Filesystem state requires filesystem discipline. Lanes-as-directories and mv-as-lock are wonderfully debuggable (you can ls the entire system state), but they assume one machine and one filesystem. This design does not survive NFS or two hosts.
It leans on existing discipline. Every project already had a make deploy, most had sensors and zero-arg rollbacks, and all work already happened in per-task worktrees. Shipyard composes those pieces; it does not replace them. Without that floor, build the floor first.
Conclusion
The two-session story from the top has a different ending now. Session A submits; its request deploys, verifies, and fast-forwards main. Session B submits two minutes later; its candidate is built as merge(B's branch, origin/main) - which now contains A’s fix - and deploys on top of it. Order restored, nothing lost, and neither session had to know the other existed.

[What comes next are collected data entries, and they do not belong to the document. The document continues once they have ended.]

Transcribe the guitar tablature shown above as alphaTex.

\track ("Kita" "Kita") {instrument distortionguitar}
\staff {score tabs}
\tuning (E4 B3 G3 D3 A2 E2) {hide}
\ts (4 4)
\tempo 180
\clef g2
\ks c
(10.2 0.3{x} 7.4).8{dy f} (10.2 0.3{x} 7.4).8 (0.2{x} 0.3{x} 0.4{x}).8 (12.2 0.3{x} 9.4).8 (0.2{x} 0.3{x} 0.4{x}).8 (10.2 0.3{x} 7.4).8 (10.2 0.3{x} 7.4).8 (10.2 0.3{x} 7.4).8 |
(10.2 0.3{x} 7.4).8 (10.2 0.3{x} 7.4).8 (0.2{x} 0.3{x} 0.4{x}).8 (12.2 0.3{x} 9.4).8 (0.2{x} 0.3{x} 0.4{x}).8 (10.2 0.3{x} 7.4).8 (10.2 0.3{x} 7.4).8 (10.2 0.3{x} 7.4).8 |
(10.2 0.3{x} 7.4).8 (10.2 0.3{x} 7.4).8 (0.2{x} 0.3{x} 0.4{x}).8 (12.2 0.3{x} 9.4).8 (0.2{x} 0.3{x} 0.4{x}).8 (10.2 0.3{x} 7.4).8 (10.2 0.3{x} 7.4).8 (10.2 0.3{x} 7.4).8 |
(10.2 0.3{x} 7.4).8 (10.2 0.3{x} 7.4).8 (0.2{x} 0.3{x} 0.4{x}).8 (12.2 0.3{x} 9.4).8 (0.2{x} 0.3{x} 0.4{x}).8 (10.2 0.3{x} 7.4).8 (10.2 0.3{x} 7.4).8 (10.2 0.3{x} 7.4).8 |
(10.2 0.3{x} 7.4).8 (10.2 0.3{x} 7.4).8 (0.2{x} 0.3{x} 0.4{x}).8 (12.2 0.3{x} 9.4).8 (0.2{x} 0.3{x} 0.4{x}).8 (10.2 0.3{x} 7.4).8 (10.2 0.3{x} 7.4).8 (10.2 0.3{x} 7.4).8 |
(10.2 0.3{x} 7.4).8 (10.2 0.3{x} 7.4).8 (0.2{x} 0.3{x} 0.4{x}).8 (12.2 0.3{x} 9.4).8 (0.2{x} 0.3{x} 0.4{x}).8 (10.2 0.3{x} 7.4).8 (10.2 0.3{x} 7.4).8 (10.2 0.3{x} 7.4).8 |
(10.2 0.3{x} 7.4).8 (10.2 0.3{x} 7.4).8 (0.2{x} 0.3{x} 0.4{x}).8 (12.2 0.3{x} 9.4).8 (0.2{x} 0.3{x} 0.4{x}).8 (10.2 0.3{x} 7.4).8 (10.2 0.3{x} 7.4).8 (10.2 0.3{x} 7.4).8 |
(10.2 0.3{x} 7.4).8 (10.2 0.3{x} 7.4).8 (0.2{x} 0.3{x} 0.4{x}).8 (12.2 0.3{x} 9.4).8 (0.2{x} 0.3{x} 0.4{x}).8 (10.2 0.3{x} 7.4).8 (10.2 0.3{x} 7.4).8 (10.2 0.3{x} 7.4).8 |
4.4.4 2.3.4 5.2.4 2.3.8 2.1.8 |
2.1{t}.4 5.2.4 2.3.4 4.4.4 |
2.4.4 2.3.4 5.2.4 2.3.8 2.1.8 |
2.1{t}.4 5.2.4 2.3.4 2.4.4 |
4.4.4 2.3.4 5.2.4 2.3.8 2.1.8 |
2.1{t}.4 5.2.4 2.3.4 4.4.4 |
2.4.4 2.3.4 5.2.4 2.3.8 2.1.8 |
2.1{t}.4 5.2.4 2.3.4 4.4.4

That is the whole trick: deploys stopped being commands and became transactions. Queued, serialized, verified before they are recorded, and recorded somewhere a tired human can query:
git log origin/ship -1
And in the spirit of eating one’s own cooking: this blog onboarded to the queue in the same commit that added this post, and the deploy that published what you are reading was a devguidedev-site request in this very Shipyard. It rode the ready/ lane, merged through the workbench, passed the gate, and fast-forwarded master - while I watched it on the board like any other ship coming in.